* [Page text]:
»»

It’s the kind of garishly heart-swelling firework display of a song that other films would instead choose to end on, which is apt enough, given that the first act of Anora would be the last in many a fairytale romance. It’s as if Baker got to the end of Pretty Woman (where Richard Gere’s sleek corporate dullard rescues Julia Roberts’ sassy streetwalker, and she, per its famous last line, rescues him right back) and asked, “Sure, but then what?” Out in the real world, or at least the fast, scuzzy real-world facsimile of Anora, nobody ascends that rapidly from rags to riches without paying some kind of price.

Not that the film’s title character, a spiky, opportunistic Russian-American sex worker played with volatile wildcat energy by Mikey Madison, is in the market for true love alone. When she’s assigned to callow oligarch scion Ivan (a grimly hilarious Mark Eydelshteyn) in the club because she speaks Russian, dollar signs light up in her eyes. When he offers her $15,000 to be his girlfriend for the week, it’s an easy yes from her. When he whisks her off to Vegas and suggests they marry, well, why the hell not? It’s the beauty of Baker’s script — both riotous and melancholy — and Madison’s quicksilver performance — both canny and vulnerable — that Anora (or Ani, as she prefers to be known) is neither a total naif nor an uncompromising gold-digger in this scenario: she’s willing to fall in love if that gets her what she wants.

««

* [Problem a]: In the records, starting at the line containing "No, brown wooden" and ending at the line containing "16.62 meters", substitute "utility pole" for "telegraph pole" and give those lines again with nothing else changed.

* [Supplied data]:
»»

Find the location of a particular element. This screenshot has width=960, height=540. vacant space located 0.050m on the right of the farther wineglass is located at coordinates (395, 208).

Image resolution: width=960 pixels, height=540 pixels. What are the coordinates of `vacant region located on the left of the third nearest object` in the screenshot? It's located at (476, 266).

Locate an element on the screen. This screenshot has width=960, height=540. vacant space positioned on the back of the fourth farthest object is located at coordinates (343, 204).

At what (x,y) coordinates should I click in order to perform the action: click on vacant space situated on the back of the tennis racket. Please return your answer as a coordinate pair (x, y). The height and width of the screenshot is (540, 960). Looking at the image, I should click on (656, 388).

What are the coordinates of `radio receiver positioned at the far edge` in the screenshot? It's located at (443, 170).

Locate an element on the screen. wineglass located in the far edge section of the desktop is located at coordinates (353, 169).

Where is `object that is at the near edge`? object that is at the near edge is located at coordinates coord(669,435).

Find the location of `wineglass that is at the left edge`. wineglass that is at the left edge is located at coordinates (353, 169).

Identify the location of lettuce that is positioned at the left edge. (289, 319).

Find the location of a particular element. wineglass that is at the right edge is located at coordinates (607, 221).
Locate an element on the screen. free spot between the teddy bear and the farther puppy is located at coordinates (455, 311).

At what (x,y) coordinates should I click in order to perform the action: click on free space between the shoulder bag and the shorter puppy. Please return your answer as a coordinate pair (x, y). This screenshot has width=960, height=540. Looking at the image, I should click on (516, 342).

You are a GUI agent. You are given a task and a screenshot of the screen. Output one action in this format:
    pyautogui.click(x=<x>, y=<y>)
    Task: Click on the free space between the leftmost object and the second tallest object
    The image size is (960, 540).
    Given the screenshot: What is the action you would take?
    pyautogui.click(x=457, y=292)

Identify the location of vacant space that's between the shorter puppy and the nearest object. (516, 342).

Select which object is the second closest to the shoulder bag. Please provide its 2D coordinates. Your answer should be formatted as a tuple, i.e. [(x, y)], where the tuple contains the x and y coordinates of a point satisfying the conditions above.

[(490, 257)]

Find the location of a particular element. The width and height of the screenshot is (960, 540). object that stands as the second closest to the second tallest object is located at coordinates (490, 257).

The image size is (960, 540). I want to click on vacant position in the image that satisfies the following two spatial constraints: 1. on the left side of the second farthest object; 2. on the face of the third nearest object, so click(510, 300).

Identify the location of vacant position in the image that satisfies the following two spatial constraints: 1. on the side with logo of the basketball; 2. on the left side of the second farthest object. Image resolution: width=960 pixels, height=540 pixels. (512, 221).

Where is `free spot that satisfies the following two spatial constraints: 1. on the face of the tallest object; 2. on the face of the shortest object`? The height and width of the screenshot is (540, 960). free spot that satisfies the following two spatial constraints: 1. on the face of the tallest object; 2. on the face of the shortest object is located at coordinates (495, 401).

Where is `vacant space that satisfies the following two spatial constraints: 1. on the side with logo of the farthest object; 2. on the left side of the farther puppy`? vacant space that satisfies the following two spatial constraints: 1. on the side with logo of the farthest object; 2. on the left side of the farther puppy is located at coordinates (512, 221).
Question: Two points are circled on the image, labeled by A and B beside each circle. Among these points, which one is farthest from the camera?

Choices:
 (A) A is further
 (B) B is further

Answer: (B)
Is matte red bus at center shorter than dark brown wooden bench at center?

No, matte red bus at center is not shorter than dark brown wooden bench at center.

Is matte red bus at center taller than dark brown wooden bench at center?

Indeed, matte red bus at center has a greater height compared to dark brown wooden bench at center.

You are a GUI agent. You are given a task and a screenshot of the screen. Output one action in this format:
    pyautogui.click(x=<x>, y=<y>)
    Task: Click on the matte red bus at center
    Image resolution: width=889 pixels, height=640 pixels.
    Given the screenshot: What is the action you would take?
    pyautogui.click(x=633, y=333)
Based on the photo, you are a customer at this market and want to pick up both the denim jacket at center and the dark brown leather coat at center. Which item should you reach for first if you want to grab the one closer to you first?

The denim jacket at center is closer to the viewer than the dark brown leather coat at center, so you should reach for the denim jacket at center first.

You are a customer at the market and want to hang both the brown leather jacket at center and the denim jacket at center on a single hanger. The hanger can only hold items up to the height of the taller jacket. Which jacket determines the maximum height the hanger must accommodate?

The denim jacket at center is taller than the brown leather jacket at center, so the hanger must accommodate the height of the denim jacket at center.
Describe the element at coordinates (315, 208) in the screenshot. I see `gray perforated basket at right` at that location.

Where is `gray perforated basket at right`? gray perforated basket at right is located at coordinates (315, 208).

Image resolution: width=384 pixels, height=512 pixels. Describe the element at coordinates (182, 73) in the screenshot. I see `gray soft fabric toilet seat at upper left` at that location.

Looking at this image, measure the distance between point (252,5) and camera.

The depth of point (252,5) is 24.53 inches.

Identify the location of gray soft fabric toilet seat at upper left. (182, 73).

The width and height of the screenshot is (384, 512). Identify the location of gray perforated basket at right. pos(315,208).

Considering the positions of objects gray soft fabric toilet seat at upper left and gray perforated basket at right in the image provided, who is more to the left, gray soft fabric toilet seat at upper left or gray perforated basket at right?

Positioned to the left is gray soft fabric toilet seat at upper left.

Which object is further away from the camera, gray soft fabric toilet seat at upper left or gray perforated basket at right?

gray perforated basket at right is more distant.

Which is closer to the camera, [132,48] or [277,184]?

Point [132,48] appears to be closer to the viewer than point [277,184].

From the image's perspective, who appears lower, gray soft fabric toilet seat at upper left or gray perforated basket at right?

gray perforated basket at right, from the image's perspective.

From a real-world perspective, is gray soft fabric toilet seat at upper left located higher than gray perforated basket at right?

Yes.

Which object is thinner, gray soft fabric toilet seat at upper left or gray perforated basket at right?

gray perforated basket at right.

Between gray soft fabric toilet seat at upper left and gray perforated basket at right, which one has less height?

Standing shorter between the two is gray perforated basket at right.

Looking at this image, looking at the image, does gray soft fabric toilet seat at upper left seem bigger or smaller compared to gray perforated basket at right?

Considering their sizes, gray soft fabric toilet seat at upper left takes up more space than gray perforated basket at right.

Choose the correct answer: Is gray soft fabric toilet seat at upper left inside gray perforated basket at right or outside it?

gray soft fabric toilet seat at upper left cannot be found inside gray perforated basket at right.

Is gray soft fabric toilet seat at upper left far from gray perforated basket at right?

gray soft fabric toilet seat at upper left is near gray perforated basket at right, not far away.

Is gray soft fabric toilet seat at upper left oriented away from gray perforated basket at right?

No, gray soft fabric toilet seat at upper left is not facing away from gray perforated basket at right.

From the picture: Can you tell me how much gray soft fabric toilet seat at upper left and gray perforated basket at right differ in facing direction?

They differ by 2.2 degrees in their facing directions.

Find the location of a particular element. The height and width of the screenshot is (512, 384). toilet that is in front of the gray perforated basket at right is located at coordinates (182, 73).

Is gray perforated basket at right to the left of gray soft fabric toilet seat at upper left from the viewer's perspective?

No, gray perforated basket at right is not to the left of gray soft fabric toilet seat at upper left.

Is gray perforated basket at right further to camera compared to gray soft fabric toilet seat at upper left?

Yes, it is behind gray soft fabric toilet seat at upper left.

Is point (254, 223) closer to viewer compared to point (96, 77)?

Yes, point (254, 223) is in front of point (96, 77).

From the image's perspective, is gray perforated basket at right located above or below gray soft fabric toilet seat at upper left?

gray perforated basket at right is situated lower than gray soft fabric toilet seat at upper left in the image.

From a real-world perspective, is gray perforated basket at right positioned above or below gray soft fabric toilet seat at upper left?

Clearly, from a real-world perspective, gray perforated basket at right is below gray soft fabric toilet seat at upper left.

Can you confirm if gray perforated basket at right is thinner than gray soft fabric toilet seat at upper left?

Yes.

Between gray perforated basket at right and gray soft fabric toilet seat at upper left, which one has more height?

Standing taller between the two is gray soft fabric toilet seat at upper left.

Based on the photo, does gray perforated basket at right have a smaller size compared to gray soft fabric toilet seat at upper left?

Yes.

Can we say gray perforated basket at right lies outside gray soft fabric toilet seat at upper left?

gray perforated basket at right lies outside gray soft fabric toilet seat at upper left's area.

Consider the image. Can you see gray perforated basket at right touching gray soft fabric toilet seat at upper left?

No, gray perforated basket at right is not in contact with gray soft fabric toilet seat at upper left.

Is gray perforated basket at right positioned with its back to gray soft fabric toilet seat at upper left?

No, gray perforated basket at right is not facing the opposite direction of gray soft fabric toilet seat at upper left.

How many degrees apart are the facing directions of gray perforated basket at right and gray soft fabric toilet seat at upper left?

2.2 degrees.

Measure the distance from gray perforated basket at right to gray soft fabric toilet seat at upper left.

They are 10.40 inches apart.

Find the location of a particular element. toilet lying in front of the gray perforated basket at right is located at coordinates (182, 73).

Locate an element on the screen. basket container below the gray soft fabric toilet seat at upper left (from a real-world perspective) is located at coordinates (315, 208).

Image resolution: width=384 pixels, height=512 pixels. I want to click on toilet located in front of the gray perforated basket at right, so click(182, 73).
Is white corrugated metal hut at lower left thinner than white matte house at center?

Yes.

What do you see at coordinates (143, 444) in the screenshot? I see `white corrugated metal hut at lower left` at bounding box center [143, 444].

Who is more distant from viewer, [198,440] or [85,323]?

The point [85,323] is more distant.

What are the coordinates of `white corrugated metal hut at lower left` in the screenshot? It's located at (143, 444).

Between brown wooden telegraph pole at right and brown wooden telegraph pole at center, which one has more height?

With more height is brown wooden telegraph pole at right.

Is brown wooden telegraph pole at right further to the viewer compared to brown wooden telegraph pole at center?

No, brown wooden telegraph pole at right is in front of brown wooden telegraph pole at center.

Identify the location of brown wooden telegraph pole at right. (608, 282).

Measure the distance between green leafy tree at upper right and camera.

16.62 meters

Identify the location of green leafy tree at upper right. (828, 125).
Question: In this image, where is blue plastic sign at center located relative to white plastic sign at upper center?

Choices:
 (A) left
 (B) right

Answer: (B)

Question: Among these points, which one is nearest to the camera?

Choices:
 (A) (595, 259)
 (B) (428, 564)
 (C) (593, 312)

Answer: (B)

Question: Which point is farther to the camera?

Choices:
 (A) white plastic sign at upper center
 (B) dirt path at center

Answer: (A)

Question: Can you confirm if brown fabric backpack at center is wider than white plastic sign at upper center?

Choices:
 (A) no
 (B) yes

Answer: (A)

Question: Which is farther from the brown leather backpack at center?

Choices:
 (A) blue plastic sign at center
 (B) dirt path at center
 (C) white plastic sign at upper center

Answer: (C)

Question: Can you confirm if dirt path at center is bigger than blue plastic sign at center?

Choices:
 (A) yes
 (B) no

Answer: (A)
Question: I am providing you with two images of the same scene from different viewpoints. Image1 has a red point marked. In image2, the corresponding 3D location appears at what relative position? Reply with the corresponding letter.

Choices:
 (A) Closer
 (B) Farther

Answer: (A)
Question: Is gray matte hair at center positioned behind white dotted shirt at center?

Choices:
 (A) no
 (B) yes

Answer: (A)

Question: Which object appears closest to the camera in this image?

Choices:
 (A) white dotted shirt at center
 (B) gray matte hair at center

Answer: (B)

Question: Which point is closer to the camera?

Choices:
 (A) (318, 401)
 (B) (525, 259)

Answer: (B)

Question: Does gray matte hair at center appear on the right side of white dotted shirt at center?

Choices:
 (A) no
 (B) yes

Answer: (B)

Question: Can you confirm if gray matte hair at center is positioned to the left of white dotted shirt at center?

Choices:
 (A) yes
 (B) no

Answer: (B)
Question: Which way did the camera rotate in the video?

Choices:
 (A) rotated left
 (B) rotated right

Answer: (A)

««

* [Problem b]: In the film review, how much does Ivan offer Anora to be his girlfriend for the week?

* [Complete answer a]:
No, brown wooden utility pole at right is in front of brown wooden utility pole at center.

Identify the location of brown wooden utility pole at right. (608, 282).

Measure the distance between green leafy tree at upper right and camera.

16.62 meters

* [Complete answer b]: $15,000